## What you should do
Please rewrite the records below with each "scientific name" changed to "binomial" and everything else kept the same. Leave the pictures out.

..........

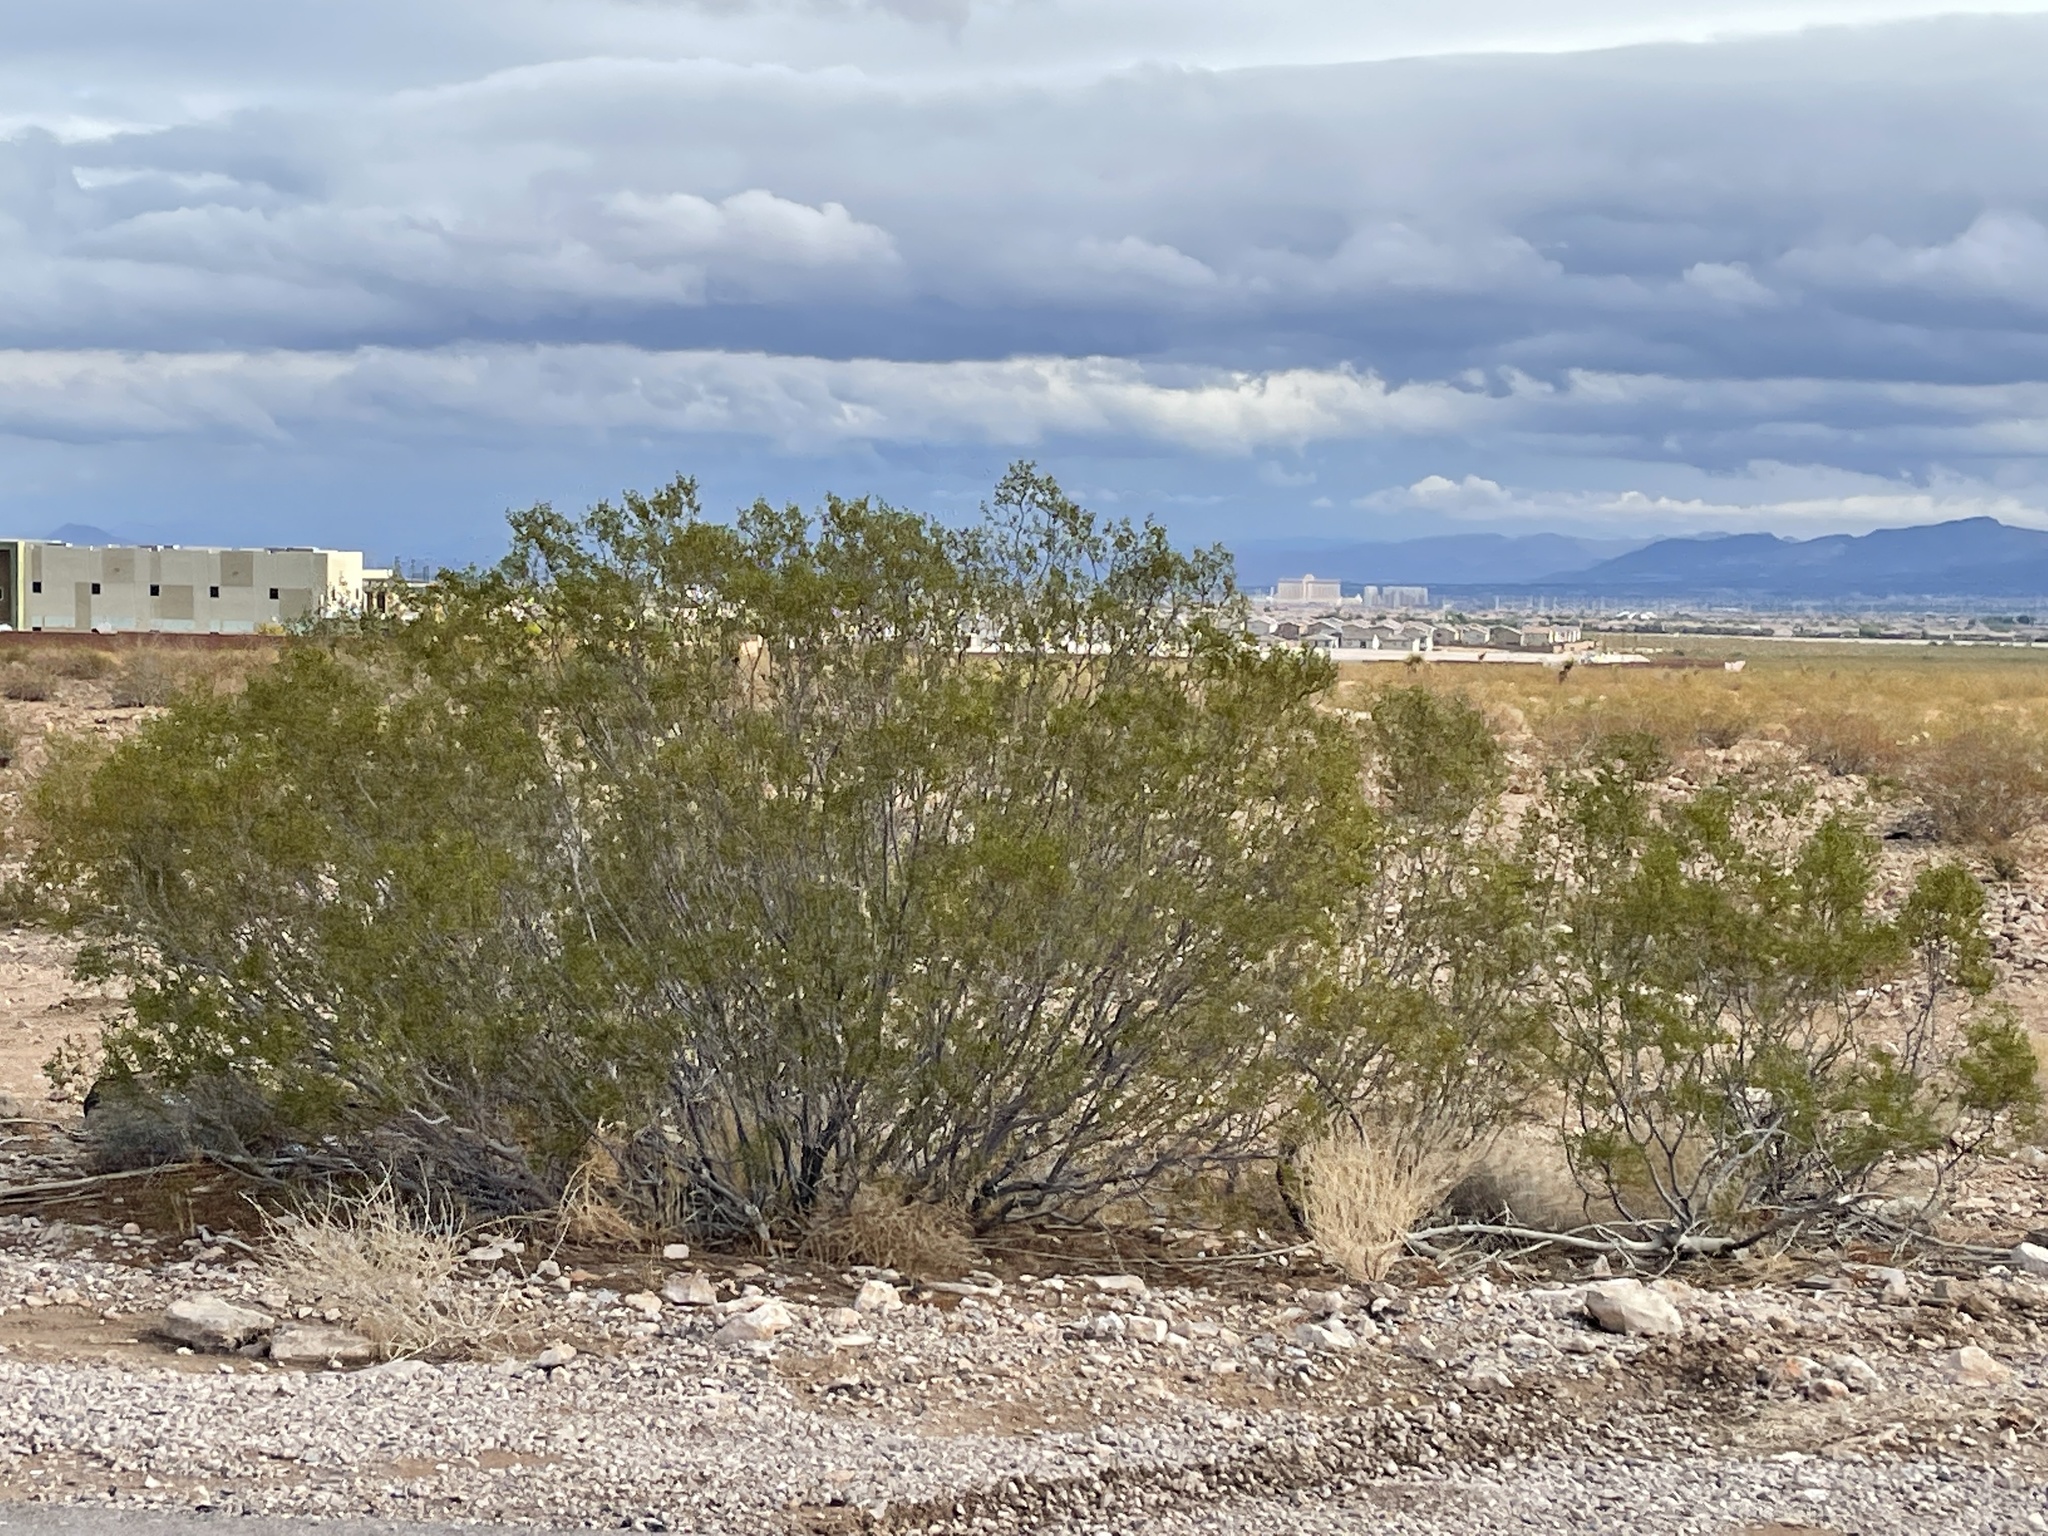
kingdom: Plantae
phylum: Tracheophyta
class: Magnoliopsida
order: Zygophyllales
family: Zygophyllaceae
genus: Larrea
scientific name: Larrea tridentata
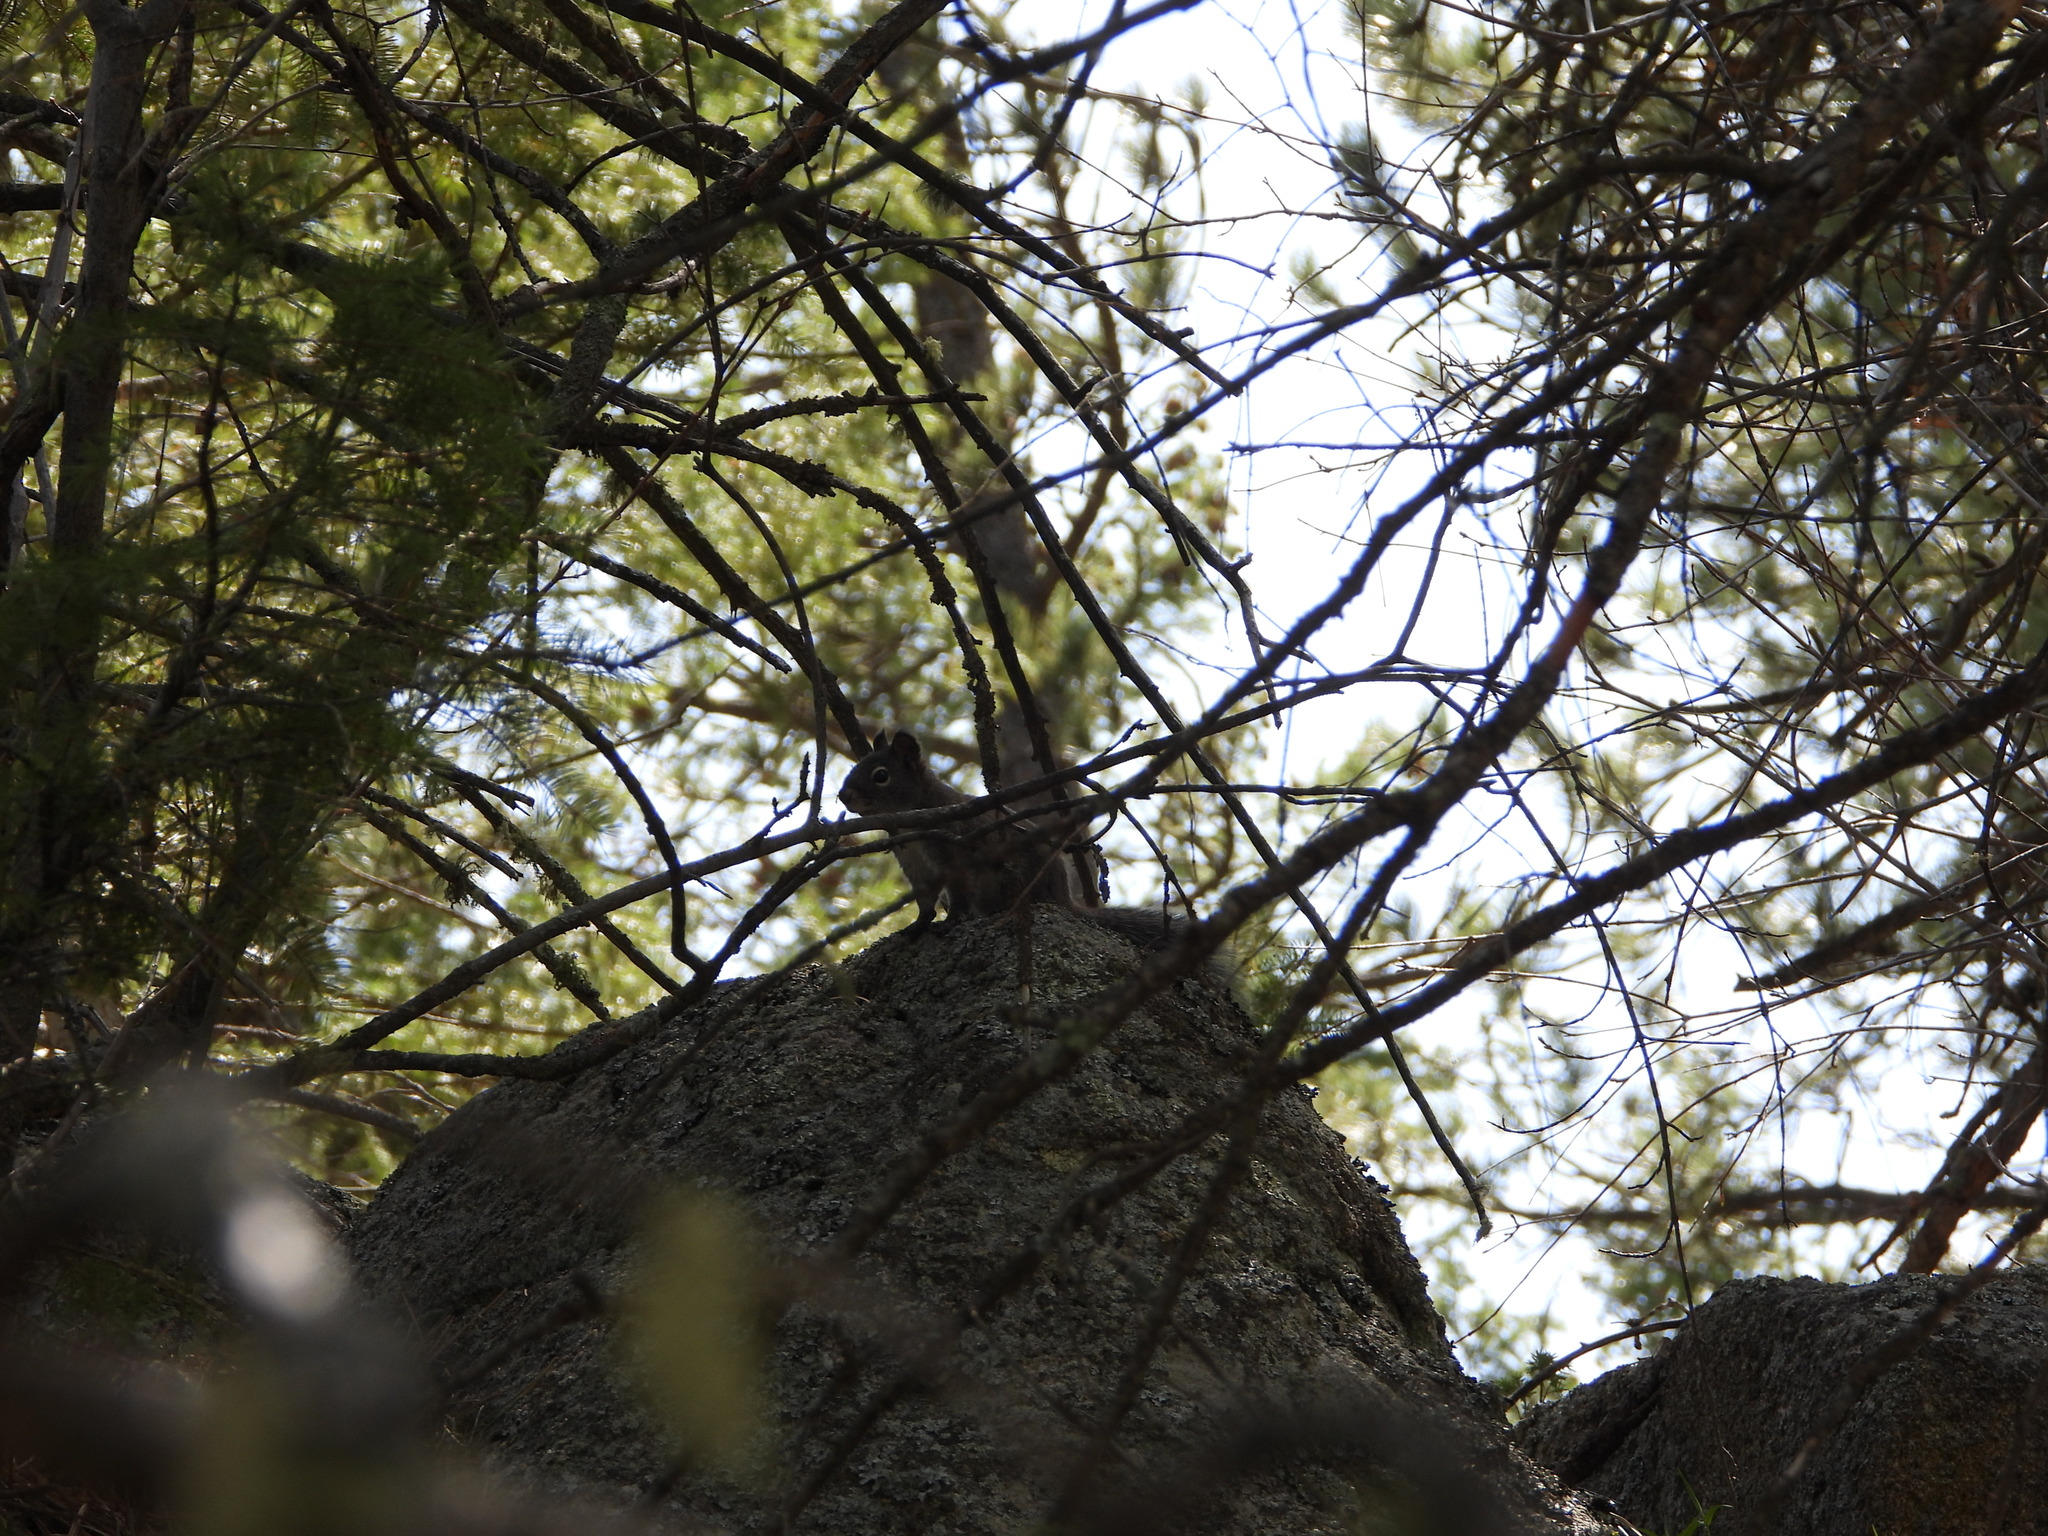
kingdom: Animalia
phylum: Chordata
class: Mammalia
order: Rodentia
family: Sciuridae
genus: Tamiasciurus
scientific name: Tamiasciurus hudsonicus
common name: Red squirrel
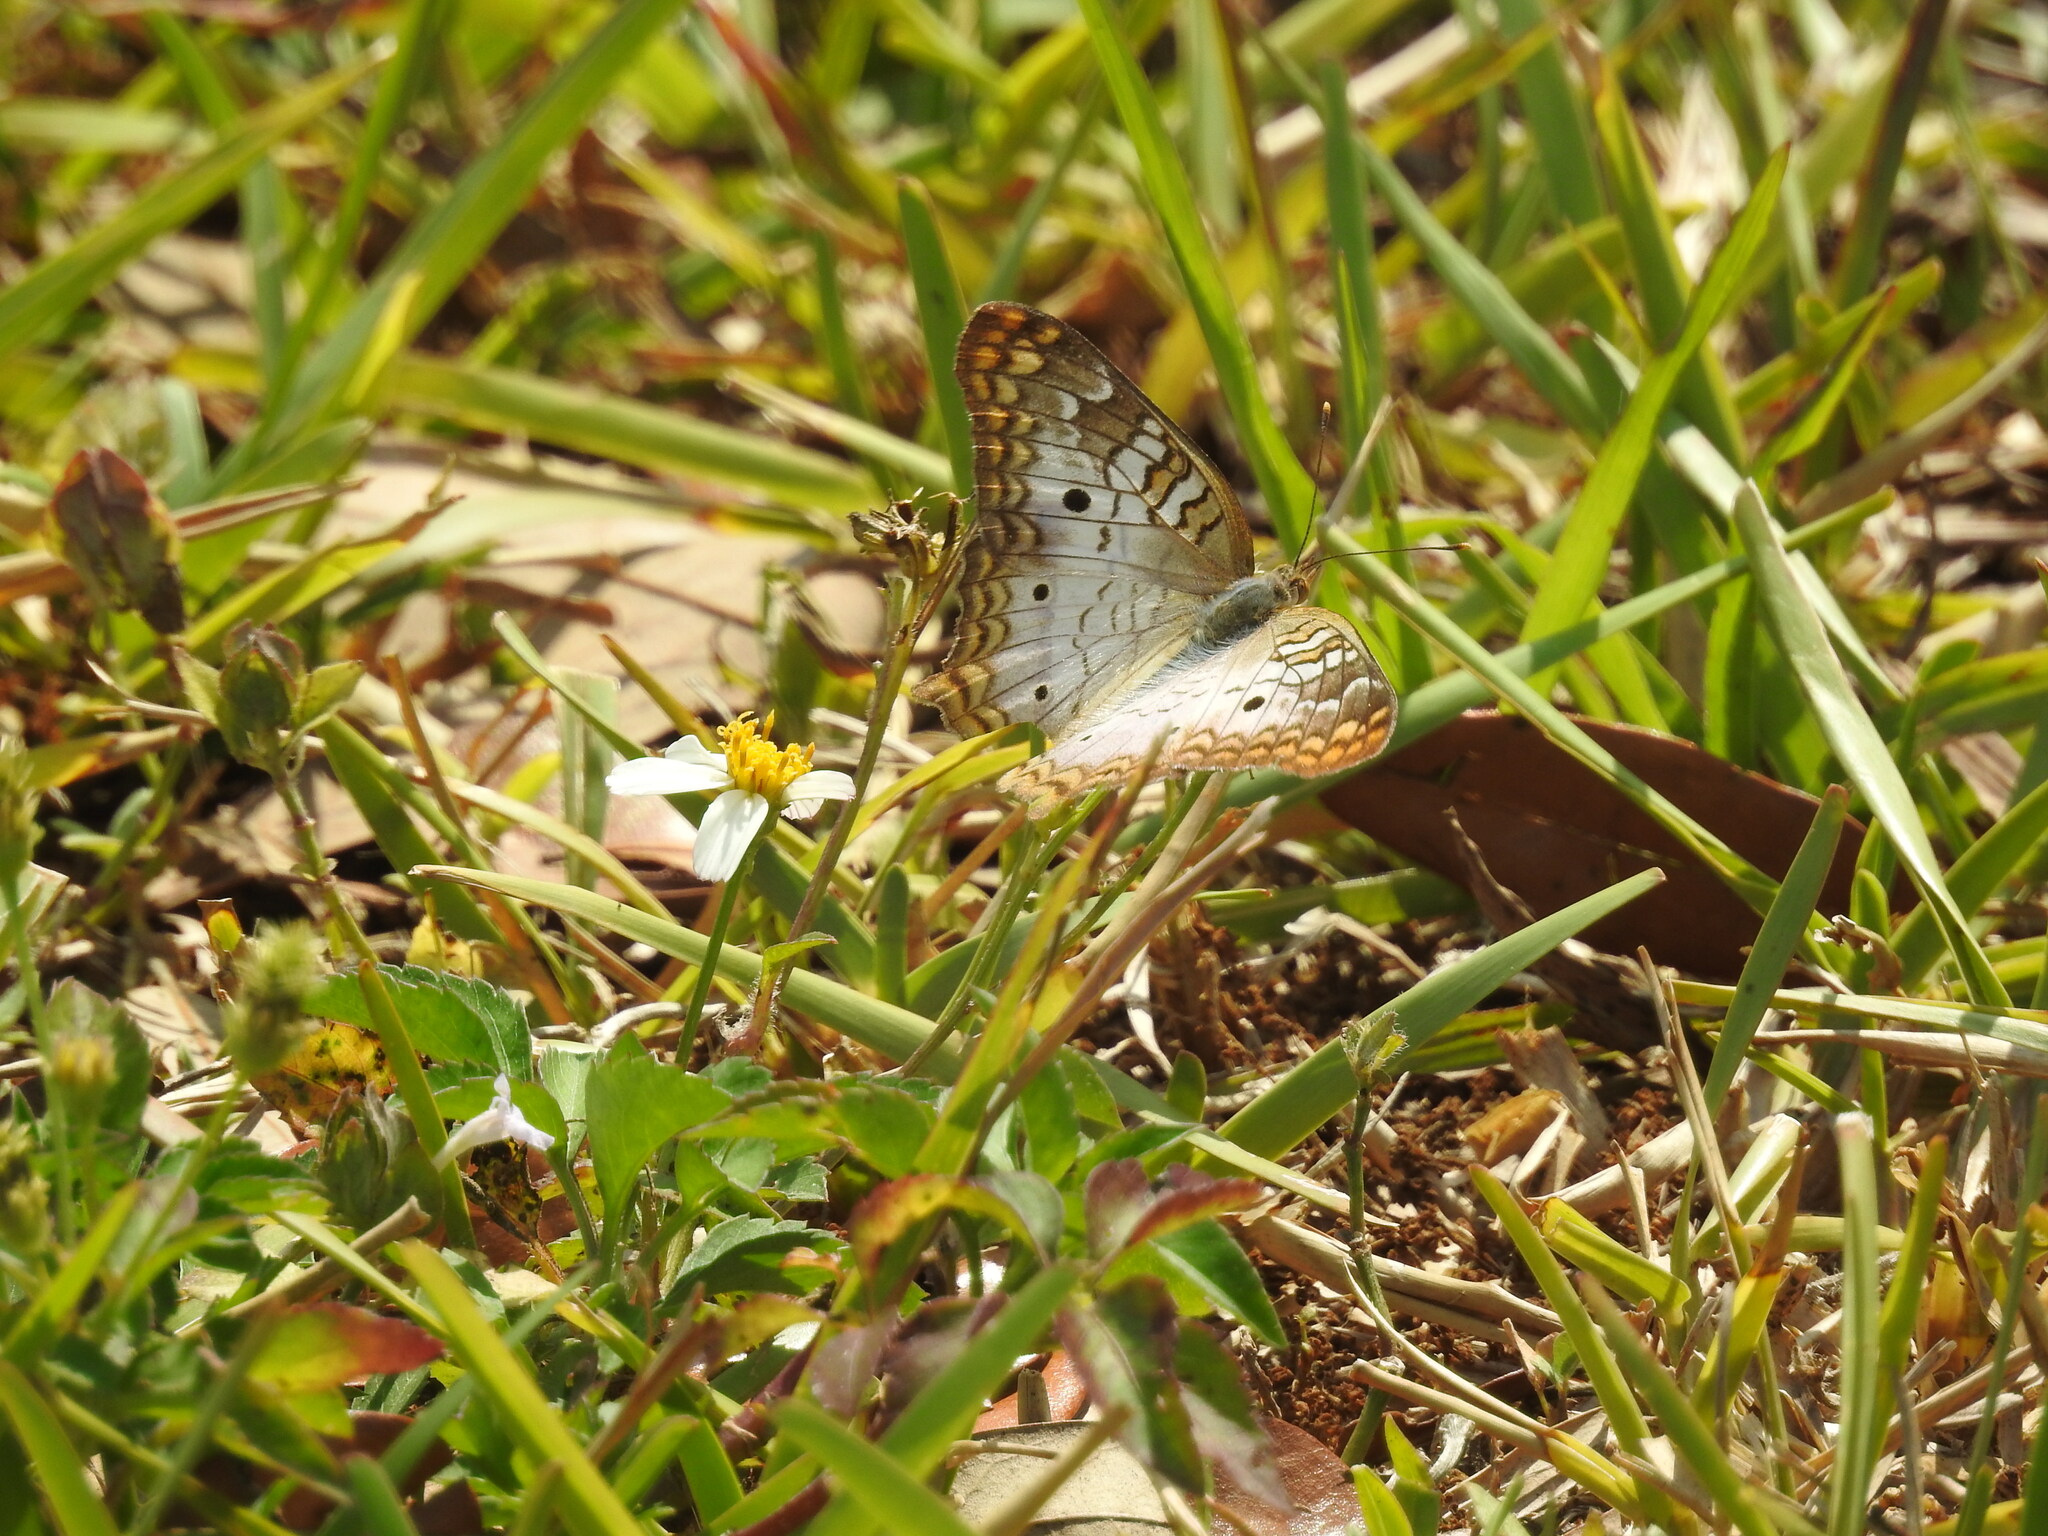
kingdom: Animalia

..........

## Reply
kingdom: Plantae
phylum: Tracheophyta
class: Magnoliopsida
order: Zygophyllales
family: Zygophyllaceae
genus: Larrea
binomial: Larrea tridentata
kingdom: Animalia
phylum: Chordata
class: Mammalia
order: Rodentia
family: Sciuridae
genus: Tamiasciurus
binomial: Tamiasciurus hudsonicus
common name: Red squirrel
kingdom: Animalia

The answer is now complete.